> **What to produce**
Print the data below again in full, exactly as it stands, with no images.

> **Dataset content**
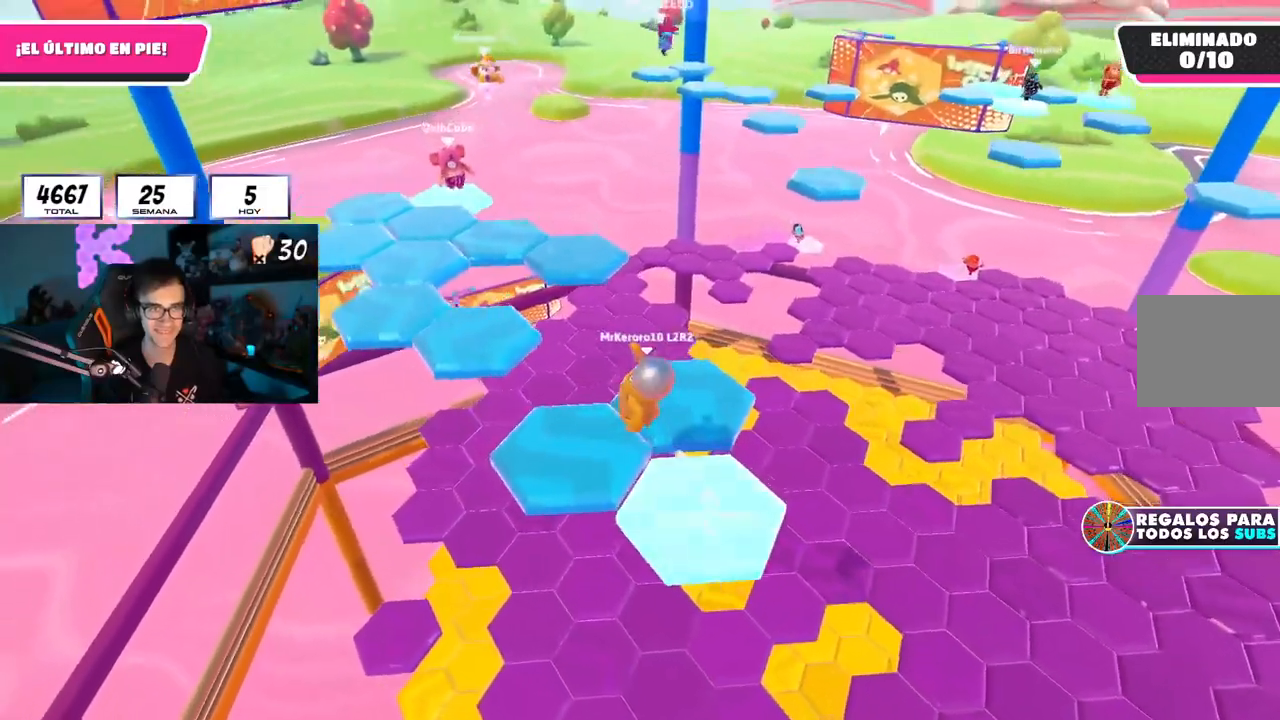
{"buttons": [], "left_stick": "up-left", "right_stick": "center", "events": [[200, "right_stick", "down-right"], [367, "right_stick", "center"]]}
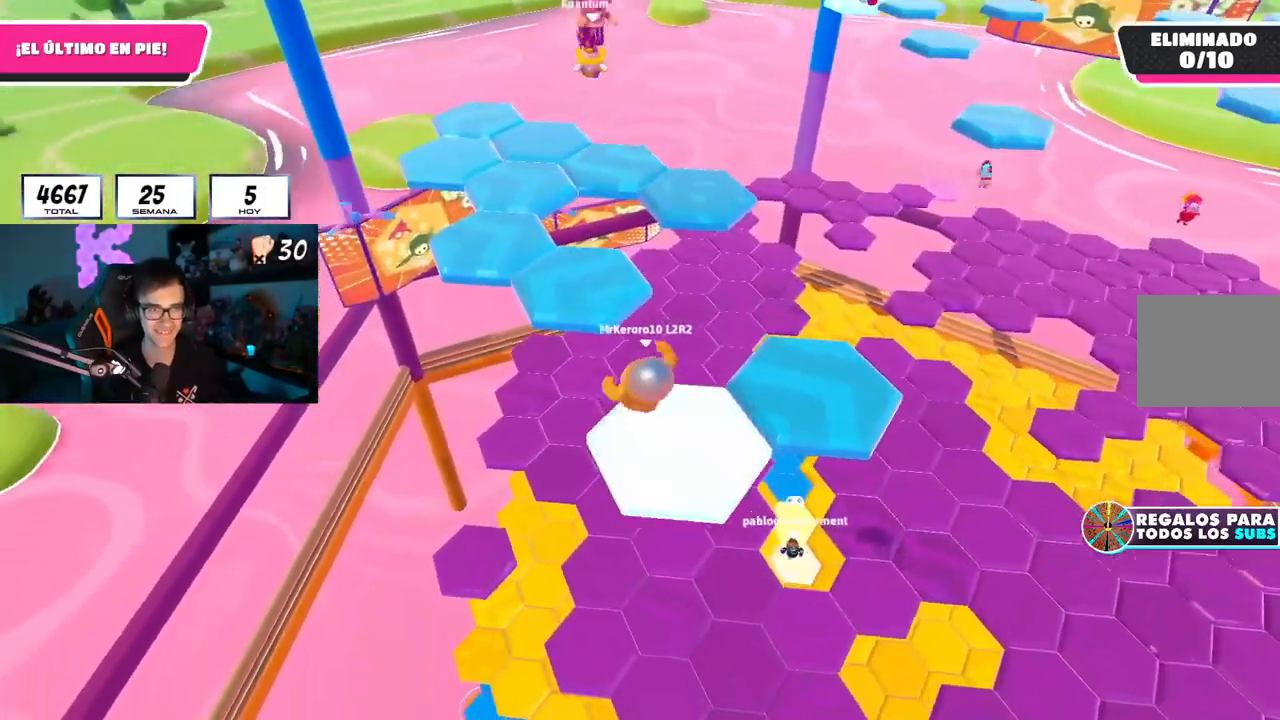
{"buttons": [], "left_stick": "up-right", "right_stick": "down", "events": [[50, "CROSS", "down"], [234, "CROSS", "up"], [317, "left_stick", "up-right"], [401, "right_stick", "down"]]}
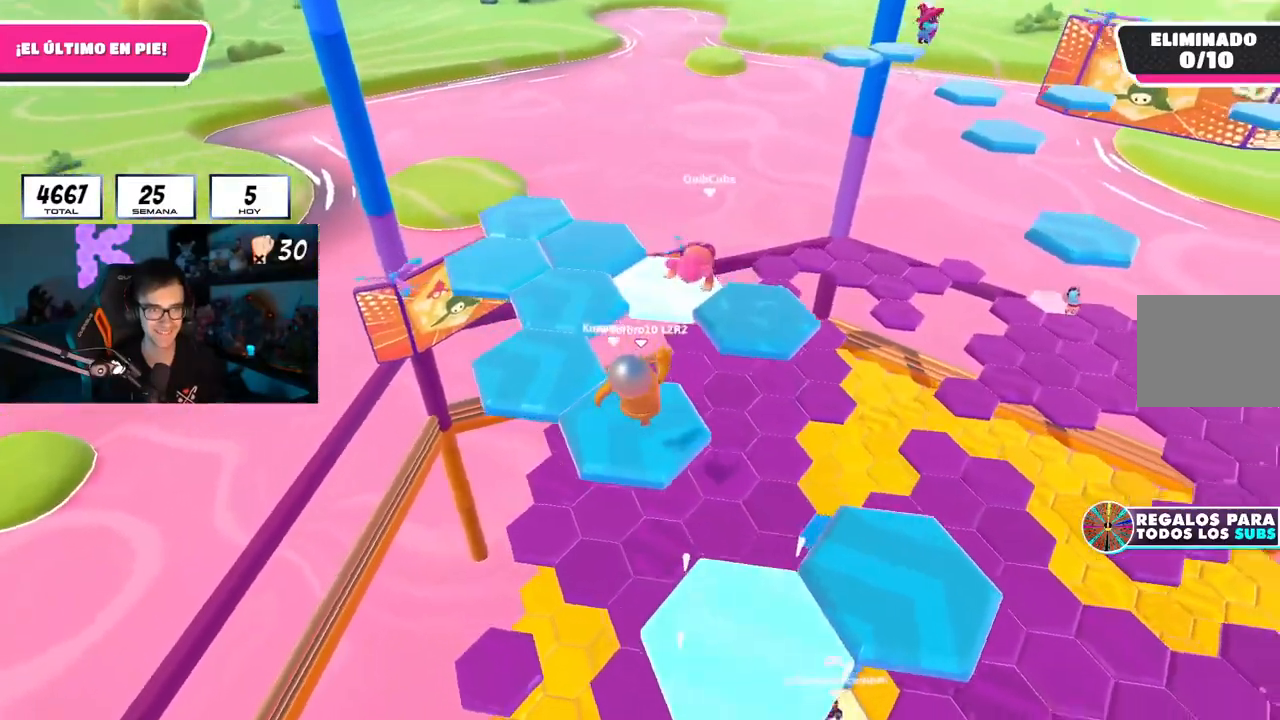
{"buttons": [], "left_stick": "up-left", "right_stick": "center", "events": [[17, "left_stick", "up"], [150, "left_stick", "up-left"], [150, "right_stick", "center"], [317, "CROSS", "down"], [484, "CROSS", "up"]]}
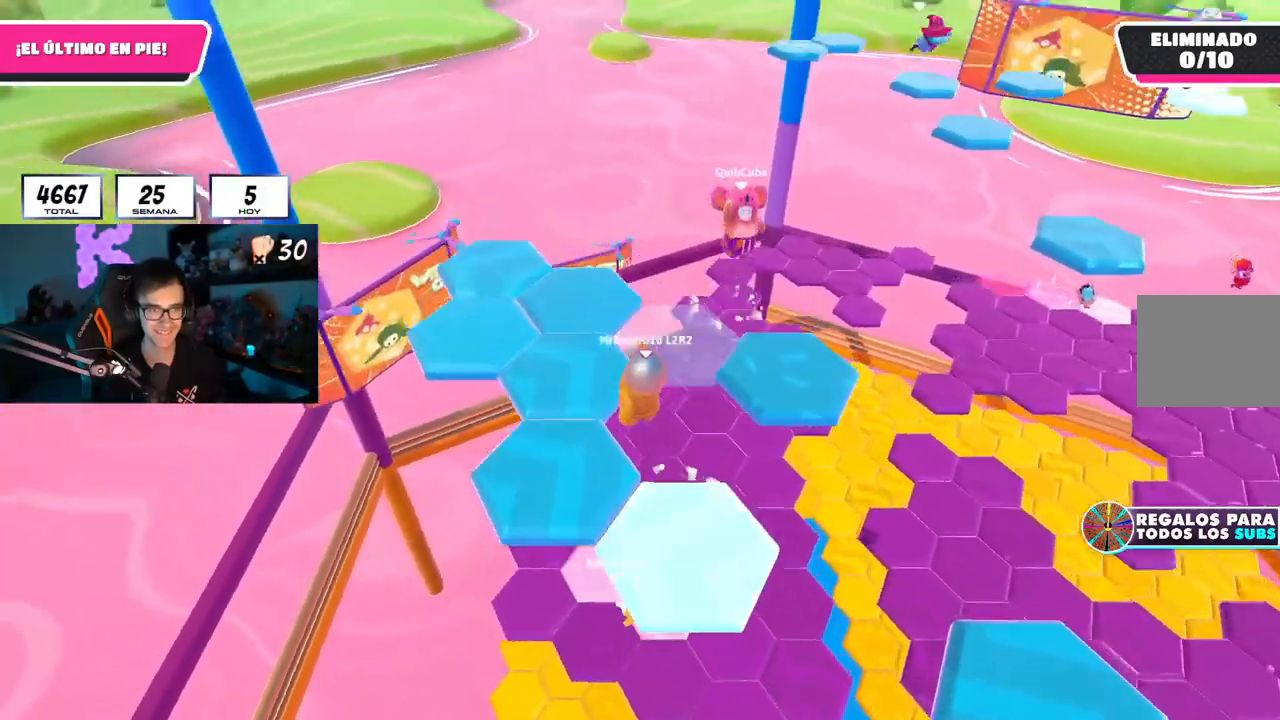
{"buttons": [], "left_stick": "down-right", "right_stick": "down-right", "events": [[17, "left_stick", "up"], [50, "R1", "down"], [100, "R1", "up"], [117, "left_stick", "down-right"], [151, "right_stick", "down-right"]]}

> **Written reply**
{"buttons": [], "left_stick": "up-left", "right_stick": "center", "events": [[200, "right_stick", "down-right"], [367, "right_stick", "center"]]}
{"buttons": [], "left_stick": "up-right", "right_stick": "down", "events": [[50, "CROSS", "down"], [234, "CROSS", "up"], [317, "left_stick", "up-right"], [401, "right_stick", "down"]]}
{"buttons": [], "left_stick": "up-left", "right_stick": "center", "events": [[17, "left_stick", "up"], [150, "left_stick", "up-left"], [150, "right_stick", "center"], [317, "CROSS", "down"], [484, "CROSS", "up"]]}
{"buttons": [], "left_stick": "down-right", "right_stick": "down-right", "events": [[17, "left_stick", "up"], [50, "R1", "down"], [100, "R1", "up"], [117, "left_stick", "down-right"], [151, "right_stick", "down-right"]]}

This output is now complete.